When we entered the crisis in the spring of 2020, there was a large gap between buyer and owner/seller expectations – buyers were facing rising uncertainties and higher financing costs which lowered what they were willing to pay. At the same time, owners/sellers were not willing to give a discount, relying on liquidity of financial markets instead, as long as they were able to access it. This expectations gap led to low transaction volume in the past two quarters. With the recovery of the economy, the gap narrowed for industrial and apartments as they can provide steady income to investors, and we have seen a bounce back in the transactions for these two sectors. The gap remains wide for the retail sector and its distressed sales volume in Q3 2020 is the highest among all major property types, according to Real Capital Analytics.

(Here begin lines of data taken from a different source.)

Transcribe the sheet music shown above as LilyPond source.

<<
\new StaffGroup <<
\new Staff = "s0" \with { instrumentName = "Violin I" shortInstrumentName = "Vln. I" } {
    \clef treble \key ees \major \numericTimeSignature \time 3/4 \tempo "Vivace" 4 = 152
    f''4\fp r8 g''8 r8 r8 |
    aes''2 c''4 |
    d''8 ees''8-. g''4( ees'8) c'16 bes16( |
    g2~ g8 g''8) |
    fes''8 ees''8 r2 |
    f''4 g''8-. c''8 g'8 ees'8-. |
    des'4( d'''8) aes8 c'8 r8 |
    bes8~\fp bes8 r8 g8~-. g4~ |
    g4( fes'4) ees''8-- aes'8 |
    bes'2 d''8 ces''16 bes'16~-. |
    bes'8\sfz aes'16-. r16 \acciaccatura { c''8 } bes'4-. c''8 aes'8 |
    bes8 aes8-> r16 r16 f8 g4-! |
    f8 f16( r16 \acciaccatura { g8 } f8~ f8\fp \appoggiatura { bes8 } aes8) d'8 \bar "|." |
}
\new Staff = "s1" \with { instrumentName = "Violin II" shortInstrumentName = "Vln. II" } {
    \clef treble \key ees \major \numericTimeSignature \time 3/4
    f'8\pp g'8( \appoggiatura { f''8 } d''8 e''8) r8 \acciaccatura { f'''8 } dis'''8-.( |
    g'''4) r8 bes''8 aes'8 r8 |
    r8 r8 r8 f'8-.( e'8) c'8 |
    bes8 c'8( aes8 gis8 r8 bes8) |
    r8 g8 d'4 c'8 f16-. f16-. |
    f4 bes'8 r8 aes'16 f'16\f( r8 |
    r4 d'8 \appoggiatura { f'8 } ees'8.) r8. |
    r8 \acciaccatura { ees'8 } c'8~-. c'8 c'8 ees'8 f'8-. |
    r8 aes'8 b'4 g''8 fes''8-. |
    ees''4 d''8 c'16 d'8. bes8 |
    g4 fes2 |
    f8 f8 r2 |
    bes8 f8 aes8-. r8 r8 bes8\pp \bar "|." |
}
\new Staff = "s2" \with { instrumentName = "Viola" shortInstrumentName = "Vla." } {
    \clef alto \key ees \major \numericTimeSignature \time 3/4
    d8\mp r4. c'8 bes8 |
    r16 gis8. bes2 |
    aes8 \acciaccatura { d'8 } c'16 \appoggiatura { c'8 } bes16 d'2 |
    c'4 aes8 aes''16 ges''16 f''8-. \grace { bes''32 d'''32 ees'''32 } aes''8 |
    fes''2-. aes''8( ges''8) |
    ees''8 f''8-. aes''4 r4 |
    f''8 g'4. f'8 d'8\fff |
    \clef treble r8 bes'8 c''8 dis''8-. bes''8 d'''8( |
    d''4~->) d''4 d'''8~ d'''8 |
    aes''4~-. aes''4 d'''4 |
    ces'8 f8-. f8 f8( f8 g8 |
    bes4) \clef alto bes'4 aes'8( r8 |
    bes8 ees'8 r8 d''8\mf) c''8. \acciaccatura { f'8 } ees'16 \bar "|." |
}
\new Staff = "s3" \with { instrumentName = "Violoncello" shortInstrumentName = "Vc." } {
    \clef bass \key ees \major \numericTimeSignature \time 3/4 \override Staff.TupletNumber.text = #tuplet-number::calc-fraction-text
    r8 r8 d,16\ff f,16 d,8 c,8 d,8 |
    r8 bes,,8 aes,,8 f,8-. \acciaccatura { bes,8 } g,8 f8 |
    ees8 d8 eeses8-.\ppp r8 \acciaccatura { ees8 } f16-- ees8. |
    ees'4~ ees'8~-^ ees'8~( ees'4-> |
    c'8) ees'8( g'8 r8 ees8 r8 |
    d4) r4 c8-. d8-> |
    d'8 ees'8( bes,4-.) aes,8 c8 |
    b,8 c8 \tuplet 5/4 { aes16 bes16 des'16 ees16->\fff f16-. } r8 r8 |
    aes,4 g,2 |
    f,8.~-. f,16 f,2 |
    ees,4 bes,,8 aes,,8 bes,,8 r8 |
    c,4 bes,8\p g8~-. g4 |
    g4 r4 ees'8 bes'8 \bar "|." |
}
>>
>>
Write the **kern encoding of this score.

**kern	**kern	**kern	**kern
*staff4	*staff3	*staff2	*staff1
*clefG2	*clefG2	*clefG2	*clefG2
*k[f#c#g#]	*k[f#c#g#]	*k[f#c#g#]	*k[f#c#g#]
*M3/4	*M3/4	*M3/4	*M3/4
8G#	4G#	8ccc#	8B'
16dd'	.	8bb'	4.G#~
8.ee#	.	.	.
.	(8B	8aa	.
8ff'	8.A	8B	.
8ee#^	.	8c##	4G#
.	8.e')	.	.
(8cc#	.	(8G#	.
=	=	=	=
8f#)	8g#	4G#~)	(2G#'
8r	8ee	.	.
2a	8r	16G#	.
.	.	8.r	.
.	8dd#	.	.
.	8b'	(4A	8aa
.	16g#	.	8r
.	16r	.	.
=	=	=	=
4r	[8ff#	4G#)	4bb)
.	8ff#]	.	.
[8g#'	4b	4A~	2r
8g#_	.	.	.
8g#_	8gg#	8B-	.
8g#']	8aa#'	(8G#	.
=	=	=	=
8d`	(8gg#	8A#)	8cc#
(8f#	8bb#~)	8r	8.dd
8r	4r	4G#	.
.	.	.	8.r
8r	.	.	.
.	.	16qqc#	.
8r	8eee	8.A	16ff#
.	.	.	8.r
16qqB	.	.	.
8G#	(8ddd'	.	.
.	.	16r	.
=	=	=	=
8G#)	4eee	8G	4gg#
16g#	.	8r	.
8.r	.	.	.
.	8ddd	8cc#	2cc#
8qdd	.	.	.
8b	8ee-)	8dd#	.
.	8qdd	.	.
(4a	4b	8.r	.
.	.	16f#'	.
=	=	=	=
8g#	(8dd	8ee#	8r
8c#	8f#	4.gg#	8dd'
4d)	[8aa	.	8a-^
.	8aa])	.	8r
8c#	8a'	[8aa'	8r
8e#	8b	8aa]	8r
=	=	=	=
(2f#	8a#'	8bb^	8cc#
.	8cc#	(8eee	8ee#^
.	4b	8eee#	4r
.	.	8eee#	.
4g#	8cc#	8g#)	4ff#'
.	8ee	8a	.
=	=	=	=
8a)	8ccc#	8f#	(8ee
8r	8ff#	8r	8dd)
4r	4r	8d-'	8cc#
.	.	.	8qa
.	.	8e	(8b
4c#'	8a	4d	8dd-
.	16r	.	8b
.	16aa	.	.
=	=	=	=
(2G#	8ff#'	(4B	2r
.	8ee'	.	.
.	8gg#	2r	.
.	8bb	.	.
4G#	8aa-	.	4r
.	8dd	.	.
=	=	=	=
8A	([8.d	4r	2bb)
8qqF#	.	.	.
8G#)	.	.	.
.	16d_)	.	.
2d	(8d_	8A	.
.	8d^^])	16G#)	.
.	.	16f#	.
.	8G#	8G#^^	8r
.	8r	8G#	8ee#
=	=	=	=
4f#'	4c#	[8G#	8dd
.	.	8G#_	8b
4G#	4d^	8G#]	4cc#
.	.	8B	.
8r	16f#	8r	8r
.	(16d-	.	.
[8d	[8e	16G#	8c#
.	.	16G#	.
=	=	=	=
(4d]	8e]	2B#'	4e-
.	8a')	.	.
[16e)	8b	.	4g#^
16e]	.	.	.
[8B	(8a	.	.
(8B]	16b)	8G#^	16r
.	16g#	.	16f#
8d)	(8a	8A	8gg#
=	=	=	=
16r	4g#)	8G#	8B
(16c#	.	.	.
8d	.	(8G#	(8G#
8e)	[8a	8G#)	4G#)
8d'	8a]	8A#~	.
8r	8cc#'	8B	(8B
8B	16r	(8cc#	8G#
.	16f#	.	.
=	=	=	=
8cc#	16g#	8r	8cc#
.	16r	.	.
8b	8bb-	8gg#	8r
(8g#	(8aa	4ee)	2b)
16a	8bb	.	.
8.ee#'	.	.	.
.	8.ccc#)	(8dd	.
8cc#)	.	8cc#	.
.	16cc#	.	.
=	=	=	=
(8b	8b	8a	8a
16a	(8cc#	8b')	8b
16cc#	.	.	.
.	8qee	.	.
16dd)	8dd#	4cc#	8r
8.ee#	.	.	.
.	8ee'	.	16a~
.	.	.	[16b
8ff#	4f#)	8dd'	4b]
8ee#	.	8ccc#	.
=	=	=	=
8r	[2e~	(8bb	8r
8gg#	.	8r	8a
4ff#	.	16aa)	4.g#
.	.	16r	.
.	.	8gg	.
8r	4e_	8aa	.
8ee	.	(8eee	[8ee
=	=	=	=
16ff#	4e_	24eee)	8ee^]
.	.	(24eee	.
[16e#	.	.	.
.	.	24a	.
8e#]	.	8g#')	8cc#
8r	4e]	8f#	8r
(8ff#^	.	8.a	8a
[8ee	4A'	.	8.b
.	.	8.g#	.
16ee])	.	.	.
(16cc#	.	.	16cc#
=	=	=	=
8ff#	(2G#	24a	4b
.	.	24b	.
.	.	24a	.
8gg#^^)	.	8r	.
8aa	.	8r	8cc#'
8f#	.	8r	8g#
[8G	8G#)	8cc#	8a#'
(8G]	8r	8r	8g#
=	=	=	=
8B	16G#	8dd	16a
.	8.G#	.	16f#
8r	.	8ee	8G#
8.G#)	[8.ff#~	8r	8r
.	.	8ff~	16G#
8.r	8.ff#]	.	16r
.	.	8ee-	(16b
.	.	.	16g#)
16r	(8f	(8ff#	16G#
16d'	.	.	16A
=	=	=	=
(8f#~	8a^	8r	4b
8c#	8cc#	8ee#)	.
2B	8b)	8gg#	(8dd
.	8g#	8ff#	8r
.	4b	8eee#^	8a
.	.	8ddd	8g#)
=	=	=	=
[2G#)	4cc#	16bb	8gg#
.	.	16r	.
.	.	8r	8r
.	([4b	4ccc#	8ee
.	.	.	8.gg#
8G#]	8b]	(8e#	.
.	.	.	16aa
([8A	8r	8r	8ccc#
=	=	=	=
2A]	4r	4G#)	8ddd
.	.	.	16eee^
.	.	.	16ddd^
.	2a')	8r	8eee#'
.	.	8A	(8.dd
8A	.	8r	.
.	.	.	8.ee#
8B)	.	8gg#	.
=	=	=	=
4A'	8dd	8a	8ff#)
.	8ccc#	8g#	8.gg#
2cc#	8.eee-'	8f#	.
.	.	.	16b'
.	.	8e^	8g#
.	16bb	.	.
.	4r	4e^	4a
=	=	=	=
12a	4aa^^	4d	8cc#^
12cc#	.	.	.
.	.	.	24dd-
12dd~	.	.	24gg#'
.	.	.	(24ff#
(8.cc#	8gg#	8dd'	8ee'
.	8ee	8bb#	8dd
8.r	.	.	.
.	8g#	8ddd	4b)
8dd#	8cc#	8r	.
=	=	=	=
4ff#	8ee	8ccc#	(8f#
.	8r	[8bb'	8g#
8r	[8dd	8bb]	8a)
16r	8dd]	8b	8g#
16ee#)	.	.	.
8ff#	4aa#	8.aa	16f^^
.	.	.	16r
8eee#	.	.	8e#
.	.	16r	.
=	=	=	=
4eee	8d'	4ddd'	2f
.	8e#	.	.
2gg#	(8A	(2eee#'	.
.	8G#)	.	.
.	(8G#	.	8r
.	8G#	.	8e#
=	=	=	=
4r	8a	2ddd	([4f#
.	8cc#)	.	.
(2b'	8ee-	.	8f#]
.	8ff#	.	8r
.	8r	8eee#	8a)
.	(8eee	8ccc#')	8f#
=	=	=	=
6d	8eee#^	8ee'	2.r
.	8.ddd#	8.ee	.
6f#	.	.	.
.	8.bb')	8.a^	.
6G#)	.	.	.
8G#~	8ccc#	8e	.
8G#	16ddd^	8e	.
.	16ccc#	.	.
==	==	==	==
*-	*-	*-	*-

Due to ample liquidity and investors’ mostly positive outlook on commercial real estate (CRE) fundamentals, the cap rates in 2020 remained relatively stable across the apartment, industrial and office sectors. The retail sector has endured the greatest disruption of all the property types through this crisis, with cap rates expected to rise 100 basis points (bps) by Q2 2021, compared to the pre-COVID-19 level. It will also continue to be a challenged sector even after the rebound of the economy, and the retail cap rates are not expected to fully recover until the end of 2024. Remote work policies might have a short- to medium-term effect on future office demand and we forecast the cap rates to rise 30 bps in the next year. They are projected to recover to the pre-COVID-19 level by mid-2022. Industrial and apartment are expected to weather the crisis, with minimal increases in cap rates.
Assuming widespread availability of a vaccine in 2021 and mass immunization, we expect commercial real estate to rebound and generate solid income, despite the office and retail sectors potentially facing lengthier impacts. Also, due to a prolonged lower interest rate environment after the crisis, the long-run cap rates are expected to stabilize and stay at a slightly lower level than that of pre-COVID-19.